As per Section 263 of the Income-tax Act, 2025, the time limit for filing a revised return has been increased from 9 months to 12 months from the end of the tax year or before completion of assessment, whichever is earlier. This addresses the hardship faced by taxpayers who filed belated returns and subsequently had no window to revise them.

Part III: What Taxpayers, Employers & Professionals Need to Do

The rules coming into force on April 1, 2026 means the transition window is very short. Here is a practical guide to what each stakeholder must prioritise:

Salaried Taxpayers must familiarise themselves with the new Form 130 (salary TDS certificate), revise HRA documentation to include landlord relationship disclosure, and recalibrate their tax planning based on the updated perquisite valuations. Those in the newly added HRA metro cities — Hyderabad, Pune, Ahmedabad, and Bengaluru — will benefit from the expanded 50% exemption for the first time.

Employers & HR/Payroll Teams must update payroll software for new perquisite valuation limits, revise TDS computation templates, and ensure that the new TDS certificates in Form 130 and Form 131 are issued to employees and vendors respectively from April 1, 2026.

Chartered Accountants & Tax Auditors face the most significant operational change. Forms 3CA, 3CB, and 3CD — the foundation of tax audit practice for decades — are replaced by a single Form 26 with 55 segment-wise clauses. Under the revised list of commonly used forms, nearly 30 forms have been renumbered, requiring taxpayers, chartered accountants, companies, and trusts to use the updated formats going forward. Audit software and methodology will need to be updated accordingly.

Crypto Investors must be aware that exchanges are now legally required to report their transactions to the tax department, making accurate disclosure in ITR forms non-negotiable.

Companies with Foreign Transactions must review their transfer pricing documentation and foreign tax credit computations in light of the enhanced auditor responsibilities and the new fair market valuation framework.

Expert Reactions

The professional community has broadly welcomed the notification. One chartered accountant commented that the clarity on holding periods and capital gains classification will reduce litigation and that the focus on digital tracking is the right step for a modern economy.
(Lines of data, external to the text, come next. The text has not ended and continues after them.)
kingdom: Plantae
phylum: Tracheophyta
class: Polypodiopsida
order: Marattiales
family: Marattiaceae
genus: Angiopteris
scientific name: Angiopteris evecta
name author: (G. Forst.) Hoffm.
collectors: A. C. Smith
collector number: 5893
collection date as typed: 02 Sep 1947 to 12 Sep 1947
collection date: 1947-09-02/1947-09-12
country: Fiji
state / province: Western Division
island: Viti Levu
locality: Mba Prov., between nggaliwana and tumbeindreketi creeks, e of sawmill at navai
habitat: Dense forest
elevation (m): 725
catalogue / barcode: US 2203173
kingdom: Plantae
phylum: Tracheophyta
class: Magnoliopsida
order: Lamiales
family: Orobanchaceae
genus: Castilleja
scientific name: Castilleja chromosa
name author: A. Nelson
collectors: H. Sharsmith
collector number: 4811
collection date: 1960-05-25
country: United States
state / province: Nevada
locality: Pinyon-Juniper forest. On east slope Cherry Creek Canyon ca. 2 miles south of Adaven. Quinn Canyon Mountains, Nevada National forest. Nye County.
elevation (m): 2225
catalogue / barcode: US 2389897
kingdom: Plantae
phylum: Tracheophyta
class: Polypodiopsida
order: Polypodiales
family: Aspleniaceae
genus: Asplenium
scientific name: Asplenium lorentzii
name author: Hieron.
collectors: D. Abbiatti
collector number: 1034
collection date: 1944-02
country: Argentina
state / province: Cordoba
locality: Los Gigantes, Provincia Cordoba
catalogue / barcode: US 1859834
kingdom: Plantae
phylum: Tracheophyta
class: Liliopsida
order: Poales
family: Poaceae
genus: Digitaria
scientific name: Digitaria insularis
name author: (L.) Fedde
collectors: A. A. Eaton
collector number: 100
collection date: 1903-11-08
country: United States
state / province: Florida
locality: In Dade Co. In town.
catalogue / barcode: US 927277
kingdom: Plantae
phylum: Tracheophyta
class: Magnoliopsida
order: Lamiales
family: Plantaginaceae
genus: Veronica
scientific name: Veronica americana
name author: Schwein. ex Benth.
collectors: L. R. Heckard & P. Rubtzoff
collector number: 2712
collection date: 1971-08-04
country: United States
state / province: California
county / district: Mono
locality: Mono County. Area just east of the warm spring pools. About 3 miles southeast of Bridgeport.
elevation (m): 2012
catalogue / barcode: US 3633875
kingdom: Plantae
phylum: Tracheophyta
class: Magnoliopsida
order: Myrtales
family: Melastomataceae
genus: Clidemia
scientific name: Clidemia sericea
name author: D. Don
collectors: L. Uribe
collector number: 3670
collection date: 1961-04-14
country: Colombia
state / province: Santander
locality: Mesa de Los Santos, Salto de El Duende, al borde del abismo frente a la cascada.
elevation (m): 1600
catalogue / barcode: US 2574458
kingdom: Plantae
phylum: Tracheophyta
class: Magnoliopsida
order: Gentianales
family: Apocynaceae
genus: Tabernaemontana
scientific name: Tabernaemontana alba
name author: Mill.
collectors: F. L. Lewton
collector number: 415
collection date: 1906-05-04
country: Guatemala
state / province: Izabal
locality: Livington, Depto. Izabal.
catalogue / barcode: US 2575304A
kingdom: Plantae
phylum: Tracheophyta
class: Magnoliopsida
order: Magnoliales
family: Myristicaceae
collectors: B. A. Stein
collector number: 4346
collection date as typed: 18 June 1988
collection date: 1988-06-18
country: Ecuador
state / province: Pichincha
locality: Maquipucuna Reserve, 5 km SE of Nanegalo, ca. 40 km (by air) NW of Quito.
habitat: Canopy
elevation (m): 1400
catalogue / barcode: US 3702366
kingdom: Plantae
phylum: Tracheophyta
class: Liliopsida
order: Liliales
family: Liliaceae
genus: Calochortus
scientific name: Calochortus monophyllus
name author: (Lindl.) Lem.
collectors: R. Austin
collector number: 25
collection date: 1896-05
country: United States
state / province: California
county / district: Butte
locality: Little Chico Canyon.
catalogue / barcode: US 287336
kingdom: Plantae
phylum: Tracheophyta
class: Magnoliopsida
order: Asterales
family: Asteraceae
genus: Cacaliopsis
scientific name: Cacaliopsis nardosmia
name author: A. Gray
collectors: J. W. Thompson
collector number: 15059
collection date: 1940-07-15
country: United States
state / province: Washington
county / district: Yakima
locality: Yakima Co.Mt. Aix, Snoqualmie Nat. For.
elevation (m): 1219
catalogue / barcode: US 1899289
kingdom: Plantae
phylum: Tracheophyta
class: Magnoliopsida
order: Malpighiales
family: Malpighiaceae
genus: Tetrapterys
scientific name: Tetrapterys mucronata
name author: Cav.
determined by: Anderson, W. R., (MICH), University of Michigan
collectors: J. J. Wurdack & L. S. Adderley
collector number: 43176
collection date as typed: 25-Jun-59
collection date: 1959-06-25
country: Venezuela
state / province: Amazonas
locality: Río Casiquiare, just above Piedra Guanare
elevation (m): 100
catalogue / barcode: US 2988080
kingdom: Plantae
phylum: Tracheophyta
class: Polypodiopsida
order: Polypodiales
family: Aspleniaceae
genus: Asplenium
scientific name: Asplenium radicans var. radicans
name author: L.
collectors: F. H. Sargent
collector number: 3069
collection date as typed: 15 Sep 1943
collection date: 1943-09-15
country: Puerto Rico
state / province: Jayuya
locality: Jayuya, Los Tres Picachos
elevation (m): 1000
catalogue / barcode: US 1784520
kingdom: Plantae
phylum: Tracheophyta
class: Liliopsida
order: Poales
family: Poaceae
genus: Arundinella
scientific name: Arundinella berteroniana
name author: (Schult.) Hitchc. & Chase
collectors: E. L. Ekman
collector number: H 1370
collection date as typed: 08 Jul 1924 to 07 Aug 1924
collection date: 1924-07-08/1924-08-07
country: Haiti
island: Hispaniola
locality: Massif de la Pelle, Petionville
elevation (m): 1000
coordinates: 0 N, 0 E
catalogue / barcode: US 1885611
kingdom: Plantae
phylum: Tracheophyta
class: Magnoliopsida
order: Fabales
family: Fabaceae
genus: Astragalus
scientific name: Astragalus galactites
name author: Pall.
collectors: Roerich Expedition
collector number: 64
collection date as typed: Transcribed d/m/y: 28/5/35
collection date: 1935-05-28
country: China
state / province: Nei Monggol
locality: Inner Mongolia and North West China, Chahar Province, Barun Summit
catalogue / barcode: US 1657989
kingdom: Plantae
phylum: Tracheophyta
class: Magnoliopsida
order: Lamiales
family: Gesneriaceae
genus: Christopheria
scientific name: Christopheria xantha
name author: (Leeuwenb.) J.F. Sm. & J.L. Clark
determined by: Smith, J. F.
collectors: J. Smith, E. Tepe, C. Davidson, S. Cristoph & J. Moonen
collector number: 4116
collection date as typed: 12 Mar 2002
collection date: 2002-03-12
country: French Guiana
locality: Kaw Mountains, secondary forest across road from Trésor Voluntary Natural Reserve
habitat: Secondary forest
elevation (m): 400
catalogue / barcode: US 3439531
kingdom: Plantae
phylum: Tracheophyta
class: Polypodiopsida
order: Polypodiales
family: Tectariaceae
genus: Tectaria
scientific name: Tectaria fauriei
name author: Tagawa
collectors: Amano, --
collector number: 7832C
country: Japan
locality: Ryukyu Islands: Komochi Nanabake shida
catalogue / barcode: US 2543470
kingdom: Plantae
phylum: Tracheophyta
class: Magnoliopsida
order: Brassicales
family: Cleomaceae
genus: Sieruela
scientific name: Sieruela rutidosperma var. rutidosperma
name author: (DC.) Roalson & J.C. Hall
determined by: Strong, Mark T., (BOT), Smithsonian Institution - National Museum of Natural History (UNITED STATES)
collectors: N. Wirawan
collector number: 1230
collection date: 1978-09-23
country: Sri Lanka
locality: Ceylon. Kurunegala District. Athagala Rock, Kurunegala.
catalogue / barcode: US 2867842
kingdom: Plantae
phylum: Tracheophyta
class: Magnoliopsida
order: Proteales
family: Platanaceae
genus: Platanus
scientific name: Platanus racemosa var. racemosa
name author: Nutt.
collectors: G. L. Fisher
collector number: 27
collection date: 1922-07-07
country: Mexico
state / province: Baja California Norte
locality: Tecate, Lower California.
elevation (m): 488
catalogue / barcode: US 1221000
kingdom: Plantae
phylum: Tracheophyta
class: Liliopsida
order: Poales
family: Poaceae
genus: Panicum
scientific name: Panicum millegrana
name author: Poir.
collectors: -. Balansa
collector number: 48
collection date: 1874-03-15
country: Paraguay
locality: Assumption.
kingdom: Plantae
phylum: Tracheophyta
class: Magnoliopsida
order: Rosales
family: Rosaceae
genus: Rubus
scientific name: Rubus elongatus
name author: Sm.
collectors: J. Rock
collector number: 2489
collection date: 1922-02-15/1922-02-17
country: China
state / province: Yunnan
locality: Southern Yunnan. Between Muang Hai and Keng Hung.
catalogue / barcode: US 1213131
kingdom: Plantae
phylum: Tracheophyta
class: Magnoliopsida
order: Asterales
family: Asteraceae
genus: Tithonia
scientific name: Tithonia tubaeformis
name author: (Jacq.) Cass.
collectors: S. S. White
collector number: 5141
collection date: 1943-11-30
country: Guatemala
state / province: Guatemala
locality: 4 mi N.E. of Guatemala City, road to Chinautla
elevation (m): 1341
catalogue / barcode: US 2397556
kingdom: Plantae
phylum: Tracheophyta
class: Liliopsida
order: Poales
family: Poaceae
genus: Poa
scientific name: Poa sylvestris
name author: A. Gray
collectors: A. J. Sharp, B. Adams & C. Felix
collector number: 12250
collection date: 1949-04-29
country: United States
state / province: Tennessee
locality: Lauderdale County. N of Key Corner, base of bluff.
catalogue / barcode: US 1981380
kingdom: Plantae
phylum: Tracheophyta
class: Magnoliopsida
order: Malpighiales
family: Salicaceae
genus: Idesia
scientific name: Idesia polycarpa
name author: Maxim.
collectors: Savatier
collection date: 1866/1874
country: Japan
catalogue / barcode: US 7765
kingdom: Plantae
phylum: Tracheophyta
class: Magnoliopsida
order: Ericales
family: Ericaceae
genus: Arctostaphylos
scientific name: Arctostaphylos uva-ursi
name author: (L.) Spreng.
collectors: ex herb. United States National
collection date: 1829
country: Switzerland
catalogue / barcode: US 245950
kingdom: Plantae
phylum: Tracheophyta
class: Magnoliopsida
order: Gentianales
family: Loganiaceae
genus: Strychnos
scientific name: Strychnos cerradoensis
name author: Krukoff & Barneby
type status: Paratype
Another noted that the seven-year audit trail for exchanges is a significant step, as it will keep all market participants honest. At the same time, some professionals cautioned that “enhanced disclosures” often translate to more complex ITR forms and urged the government to provide clear guidance and a user-friendly portal for the new requirements.

Conclusion

The Income-tax Rules, 2026 notified via G.S.R. 198(E) represent far more than a procedural update — they are the operational manifestation of India’s most ambitious direct tax simplification exercise since Independence. The government has set the stage for the rollout of the new Income-tax Act, 2025 from April 1, 2026, with a sharper focus on transparency, stricter disclosures, and improved compliance.

As officially stated, the changes do not introduce new taxes but instead focus on better monitoring and transparency through enhanced disclosures and digital tracking. The rules reduce the procedural rulebook from 511 rules and 399 forms to 333 rules and 190 forms — but what matters equally is quality, not just quantity. Smarter forms, higher PAN thresholds, expanded HRA benefits, crypto oversight, and tighter audit trails collectively signal a tax administration system that is finally beginning to reflect the realities of a 21st-century digital economy.